Wir Menschen nehmen sowohl im wachen Zustand, als auch beim Schlafen zu jeder Zeit die Reize aus unserer Umwelt auf und verarbeiten sie. Wenn wir zu wenig Reize erhalten, ist uns schlicht langweilig und bei zu vielen fühlen wir uns bedrängt und überfordert, aber der Punkt, an dem wir uns wohl fühlen und sich diese beiden Extreme die Waage halten, liegt bei jedem Menschen woanders. Manche können schlafen, obwohl im Nebenraum eine Party gefeiert wird, während andere schon vom Geräusch der vorbeifahrenden Autos wach gehalten werden. Ebenso verhält es sich mit Emotionen. Während der eine beim Schauen eines Filmes bei jeder traurigen Szene in Tränen ausbricht, kann ein anderer darüber nur die Stirn runzeln.
Menschen, die an Hochsensibilität (kurz HSP = Highly Sensitive Person) "leiden" nehmen Reize aus ihrer Umwelt um ein Vielfaches stärker wahr, als "normale" Menschen. Bei ihnen ist der Punkt, an dem die äußeren Reize zu viel werden also viel schneller erreicht und schon minimale Reize können zu einem starken Unwohlsein führen.
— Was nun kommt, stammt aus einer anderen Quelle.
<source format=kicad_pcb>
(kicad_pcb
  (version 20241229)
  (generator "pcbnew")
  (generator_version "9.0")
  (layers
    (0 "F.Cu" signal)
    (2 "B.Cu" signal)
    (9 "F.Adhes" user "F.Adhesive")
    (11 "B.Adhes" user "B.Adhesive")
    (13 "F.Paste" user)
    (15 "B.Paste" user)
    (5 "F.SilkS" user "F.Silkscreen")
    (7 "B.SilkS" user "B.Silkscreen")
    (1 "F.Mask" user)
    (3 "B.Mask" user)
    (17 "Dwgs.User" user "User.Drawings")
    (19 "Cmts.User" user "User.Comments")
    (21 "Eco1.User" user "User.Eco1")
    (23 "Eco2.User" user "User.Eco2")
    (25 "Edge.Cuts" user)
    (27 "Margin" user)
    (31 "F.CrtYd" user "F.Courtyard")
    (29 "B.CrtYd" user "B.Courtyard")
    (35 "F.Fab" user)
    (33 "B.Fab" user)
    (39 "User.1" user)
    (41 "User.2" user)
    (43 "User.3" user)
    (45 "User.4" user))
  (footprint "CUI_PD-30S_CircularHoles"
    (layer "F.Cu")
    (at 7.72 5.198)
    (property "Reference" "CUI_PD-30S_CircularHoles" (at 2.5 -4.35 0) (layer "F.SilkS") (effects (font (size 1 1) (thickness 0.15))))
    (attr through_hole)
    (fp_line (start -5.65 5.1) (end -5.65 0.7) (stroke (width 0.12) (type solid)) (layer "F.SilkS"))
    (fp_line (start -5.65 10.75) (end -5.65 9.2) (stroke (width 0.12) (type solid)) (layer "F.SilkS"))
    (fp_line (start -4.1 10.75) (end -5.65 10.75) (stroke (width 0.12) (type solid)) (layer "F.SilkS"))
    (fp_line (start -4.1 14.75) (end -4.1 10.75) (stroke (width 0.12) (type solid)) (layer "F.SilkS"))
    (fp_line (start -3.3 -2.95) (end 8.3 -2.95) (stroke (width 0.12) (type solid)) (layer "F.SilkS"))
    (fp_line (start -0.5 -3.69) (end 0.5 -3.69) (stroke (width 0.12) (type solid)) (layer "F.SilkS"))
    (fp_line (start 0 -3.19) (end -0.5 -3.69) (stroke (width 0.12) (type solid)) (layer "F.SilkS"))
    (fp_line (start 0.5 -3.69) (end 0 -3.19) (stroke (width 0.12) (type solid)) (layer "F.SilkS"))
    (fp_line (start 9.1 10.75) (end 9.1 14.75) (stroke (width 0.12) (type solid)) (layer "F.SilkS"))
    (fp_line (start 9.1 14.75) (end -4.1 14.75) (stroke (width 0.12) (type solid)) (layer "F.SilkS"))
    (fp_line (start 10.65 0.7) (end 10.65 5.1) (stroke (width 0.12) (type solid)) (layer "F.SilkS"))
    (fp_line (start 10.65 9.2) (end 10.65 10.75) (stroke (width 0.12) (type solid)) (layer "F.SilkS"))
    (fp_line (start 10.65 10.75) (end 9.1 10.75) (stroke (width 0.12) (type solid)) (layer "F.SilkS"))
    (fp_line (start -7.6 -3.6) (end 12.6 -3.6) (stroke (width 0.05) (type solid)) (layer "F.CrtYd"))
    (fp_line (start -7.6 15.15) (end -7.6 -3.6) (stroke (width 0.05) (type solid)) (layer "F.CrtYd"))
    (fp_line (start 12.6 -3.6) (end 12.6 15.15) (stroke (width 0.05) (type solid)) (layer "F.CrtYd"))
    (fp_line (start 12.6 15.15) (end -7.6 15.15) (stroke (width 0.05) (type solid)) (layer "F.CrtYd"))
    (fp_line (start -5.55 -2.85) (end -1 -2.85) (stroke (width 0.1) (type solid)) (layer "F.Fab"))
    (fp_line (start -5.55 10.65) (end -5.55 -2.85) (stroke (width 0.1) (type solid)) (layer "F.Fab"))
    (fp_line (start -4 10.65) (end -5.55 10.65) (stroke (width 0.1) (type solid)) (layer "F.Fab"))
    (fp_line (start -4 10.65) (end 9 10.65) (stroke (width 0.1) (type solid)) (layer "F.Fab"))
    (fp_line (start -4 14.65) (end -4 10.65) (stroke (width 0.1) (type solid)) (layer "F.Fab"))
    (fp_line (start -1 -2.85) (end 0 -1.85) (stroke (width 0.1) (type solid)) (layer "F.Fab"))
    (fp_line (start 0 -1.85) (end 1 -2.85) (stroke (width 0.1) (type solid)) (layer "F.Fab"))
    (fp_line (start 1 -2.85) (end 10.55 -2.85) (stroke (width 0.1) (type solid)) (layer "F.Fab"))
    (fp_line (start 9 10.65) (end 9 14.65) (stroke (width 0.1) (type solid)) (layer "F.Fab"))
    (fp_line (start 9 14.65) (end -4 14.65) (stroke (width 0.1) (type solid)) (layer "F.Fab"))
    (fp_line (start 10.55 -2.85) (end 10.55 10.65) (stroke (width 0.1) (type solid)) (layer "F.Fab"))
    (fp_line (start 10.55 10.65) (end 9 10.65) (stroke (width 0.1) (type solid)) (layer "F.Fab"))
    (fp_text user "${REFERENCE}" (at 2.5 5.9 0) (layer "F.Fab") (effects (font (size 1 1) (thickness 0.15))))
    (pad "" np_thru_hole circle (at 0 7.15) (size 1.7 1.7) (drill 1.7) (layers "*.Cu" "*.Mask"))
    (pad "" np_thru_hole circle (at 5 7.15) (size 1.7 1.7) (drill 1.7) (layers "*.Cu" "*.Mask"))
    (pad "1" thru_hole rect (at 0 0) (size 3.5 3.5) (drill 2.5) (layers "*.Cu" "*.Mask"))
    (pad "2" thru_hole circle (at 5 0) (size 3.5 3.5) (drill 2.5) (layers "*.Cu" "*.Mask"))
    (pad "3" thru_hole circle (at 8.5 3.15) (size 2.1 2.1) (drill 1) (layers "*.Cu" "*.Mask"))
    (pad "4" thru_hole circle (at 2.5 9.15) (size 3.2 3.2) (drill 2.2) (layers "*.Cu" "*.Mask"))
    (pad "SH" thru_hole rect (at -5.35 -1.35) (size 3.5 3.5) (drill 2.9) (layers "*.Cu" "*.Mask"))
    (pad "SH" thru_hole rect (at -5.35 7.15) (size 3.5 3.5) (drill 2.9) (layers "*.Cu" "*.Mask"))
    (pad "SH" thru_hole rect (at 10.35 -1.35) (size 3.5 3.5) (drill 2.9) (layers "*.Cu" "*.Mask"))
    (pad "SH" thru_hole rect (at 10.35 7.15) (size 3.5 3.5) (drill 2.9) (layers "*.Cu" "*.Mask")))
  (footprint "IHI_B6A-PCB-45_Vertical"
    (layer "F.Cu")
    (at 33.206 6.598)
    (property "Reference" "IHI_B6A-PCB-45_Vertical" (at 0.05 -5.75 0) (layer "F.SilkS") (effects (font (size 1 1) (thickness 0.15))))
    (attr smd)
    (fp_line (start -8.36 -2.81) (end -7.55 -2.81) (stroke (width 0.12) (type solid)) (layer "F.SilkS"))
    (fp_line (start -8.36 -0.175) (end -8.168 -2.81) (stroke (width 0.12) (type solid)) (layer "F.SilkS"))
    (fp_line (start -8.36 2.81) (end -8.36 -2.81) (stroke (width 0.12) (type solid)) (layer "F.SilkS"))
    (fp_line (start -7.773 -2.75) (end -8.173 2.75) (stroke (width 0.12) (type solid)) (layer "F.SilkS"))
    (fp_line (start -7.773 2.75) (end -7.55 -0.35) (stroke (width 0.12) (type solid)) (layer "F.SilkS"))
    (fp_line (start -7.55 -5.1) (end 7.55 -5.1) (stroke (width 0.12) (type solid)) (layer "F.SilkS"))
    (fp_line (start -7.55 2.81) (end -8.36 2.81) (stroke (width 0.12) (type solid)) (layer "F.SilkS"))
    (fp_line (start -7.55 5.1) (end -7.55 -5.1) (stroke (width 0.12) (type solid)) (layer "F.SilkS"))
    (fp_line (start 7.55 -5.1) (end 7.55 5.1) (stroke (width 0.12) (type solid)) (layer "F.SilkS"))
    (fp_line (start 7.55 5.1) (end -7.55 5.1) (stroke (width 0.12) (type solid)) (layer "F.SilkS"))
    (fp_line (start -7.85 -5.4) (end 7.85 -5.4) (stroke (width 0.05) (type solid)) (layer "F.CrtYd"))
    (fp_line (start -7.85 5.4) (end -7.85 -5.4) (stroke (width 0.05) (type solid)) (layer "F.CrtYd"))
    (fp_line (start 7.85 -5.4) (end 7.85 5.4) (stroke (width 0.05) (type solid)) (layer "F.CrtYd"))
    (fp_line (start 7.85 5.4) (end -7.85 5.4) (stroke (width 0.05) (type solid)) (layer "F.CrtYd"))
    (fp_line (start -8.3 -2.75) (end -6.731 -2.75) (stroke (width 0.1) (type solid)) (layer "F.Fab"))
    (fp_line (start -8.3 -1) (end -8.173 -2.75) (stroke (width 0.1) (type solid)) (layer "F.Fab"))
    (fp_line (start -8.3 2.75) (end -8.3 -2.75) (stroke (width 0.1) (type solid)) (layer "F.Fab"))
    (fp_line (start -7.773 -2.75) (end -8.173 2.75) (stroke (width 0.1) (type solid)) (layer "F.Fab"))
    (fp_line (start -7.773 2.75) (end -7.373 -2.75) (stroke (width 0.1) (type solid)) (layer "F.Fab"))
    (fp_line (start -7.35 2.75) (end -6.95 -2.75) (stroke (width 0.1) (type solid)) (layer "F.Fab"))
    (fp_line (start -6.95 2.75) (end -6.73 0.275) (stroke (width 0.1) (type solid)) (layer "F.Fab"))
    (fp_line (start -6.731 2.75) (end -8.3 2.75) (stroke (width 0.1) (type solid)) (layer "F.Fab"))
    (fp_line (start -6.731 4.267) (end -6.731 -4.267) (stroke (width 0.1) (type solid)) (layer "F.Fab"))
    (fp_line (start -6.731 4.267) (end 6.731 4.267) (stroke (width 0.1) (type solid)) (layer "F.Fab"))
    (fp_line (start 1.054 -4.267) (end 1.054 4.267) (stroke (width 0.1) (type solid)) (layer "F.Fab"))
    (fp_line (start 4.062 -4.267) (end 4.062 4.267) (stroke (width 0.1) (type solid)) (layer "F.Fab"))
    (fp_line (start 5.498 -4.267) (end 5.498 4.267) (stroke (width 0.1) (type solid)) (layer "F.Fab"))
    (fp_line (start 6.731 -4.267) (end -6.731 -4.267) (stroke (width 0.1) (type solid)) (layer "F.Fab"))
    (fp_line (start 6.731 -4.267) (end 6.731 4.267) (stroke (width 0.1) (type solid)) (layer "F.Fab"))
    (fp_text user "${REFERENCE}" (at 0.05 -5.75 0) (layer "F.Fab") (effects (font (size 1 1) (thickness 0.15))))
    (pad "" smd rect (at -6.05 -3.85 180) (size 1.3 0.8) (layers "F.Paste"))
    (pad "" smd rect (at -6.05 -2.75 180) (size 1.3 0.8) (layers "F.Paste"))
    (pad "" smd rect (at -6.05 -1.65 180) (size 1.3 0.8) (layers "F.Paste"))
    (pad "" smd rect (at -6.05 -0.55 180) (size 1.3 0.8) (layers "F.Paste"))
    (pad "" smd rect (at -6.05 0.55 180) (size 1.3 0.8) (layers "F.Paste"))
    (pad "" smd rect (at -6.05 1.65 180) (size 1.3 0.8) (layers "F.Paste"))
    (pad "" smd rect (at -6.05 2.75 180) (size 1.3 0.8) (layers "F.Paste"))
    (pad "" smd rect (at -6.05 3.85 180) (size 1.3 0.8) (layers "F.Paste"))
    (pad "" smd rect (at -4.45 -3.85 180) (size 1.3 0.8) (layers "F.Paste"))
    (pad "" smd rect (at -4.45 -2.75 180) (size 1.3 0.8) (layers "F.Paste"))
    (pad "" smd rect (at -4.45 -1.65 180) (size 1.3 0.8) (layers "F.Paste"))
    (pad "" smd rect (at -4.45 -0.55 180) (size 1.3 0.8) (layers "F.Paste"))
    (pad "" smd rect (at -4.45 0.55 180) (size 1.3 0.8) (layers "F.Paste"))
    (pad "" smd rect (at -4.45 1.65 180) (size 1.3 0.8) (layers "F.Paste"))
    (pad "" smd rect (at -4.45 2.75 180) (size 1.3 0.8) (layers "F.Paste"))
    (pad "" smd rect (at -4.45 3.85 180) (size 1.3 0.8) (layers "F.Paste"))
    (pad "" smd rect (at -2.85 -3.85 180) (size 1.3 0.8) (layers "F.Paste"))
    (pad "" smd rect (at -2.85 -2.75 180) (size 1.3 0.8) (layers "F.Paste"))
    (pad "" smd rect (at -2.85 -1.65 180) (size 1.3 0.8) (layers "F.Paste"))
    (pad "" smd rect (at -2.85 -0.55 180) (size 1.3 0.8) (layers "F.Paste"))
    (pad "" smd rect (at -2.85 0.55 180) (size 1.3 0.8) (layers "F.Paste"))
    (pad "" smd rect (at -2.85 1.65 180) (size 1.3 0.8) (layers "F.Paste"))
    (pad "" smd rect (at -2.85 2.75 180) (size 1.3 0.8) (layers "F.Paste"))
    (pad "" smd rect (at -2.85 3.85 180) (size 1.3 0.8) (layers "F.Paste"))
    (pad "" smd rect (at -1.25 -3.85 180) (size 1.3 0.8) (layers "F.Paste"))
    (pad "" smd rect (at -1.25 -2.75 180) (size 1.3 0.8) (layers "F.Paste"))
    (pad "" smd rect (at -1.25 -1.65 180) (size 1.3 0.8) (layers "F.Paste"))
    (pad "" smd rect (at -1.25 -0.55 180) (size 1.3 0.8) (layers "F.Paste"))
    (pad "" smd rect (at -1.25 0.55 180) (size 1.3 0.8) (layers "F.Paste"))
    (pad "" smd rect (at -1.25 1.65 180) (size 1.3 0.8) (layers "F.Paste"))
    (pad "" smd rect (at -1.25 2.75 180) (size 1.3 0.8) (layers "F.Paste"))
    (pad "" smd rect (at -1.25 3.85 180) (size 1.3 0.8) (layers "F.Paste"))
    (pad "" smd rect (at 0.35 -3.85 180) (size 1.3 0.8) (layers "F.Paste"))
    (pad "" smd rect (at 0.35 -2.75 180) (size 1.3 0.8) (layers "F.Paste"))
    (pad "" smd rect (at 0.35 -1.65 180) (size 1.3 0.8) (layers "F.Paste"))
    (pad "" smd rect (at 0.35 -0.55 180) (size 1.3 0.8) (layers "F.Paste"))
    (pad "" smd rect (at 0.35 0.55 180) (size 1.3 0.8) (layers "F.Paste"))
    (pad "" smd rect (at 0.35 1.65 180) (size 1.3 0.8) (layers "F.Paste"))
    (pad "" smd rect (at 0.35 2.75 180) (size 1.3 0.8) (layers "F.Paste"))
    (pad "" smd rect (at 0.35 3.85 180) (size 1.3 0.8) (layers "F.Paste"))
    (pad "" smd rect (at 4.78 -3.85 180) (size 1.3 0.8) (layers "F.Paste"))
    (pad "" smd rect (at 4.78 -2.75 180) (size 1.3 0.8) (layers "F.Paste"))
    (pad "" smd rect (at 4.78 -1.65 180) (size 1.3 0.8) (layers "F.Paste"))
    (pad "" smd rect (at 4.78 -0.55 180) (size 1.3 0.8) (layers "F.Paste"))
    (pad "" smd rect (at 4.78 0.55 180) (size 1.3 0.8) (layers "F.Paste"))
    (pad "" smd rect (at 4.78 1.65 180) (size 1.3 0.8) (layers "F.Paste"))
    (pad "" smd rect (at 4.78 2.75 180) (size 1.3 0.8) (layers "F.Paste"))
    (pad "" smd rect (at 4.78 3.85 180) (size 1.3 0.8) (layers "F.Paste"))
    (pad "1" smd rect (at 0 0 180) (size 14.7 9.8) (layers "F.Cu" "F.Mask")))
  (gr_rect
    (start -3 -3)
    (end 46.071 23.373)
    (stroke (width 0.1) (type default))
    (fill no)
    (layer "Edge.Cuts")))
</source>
Hochsensibilität hat eine physische Ursache, nämlich ein besonders empfindliches Nervensystem, das Reize in stärkerer Form aufnimmt oder ungefiltert weiterleitet, sodass die betreffenden Reize stärker aus uns wirken.
Diese feinere Wahrnehmung kann durchaus auch positive Effekte haben (die ich gleich noch näher erläutern werde), aber oftmals wird es von betroffenen Personen eher als Belastung empfunden, da es kaum eine Möglichkeit gibt, der Überreizung zu "entkommen", besonders, wenn man in belebteren Städten wohnt, die nie vollkommen zur Ruhe kommen.
Im Zusammenhang mit den möglichen positiven Effekten möchte ich euch auch die verschiedenen Typen von Hochsensibilität vorstellen.
Sensorisch sensible Menschen
Diese Personen haben eine besonders feine Sinneswahrnehmung und sowas wie Geräusche, Gerüche, Lichter und Farben wirken sehr stark aus sie. Dadurch haben sie zwar eine sehr niedrige Toleranzschwelle, was äußere Reize angeht und fühlen sich schon bei leisen Geräuschen, blinkenden Lichtern oder unangenehmen Gerüchen sehr unwohl und überlastet, allerdings haben sie auch die Möglichkeit, ihre Umgebung viel intensiver wahrzunehmen, sind musisch und künstlerisch oft sehr interessiert und auch begabt und können Situationen, in denen sie sich wohl fühlen, viel deutlicher wahrnehmen und in Erinnerung behalten.
Emotional sensible Menschen
Gerade im zwischenmenschlichen Bereich bemerken diese Personen viel mehr Feinheiten und sind sehr empathisch. Dadurch reagieren sie oft sehr mitfühlend und helfen intuitiv, wenn sie merken, dass es dem Gegenüber schlecht geht. Die Kehrseite ist jedoch, dass sie die Gefühle von anderen und auch die eigenen viel stärker wahrnehmen, sich von kleinsten Veränderungen aus dem Gleichgewicht bringen lassen und sehr emotional reagieren können.
Kognitiv sensible Menschen
Diese haben ein tieferes Verständnis und bessere Wahrnehmung für "logische" Dinge und ein gutes Gespür für Wahr und Falsch, wodurch sie zum einen in sehr komplexen Dimensionen denken können und gerade in technisch wissenschaftlichen Bereichen sehr begabt sein können, aber im Gegenzug beeinträchtigt dieses komplexe Denken den "simplen" Alltag im Hinblick auf Kommunikation oder allgemein Interaktion mit anderen.
Diese drei Typen bzw. die drei Arten, die Hochsensibilität meistens betrifft, können sich natürlich auch überlappen und in verschiedenen Formen bei Menschen auftreten. Die positiven und negativen Effekte können ebenfalls in unterschiedlichen Ausprägungen vorhanden sein.
Wichtig ist jedoch, dass Hochsensibilität nicht als Krankheit oder psychische Störung zu werten ist, obwohl einige Aspekte sich auch bei "Krankheiten" wie Autismus, AD(H)S, Neurosen oder Sozialphobien wiederfinden. Da allerdings die Abgrenzungsmerkmale herauszustellen würde zum einen den Umfang eines NT Artikels dezent sprengen und zum anderen auch meine Kenntnisse in diesem Bereich übersteigen, daher gehe ich darauf jetzt nicht noch genauer ein. Wenn euch das Thema allerdings interessiert, kann ich mich da genauer einlesen und dann irgendwann noch einen zweiten Teil zu diesem Thema schreiben.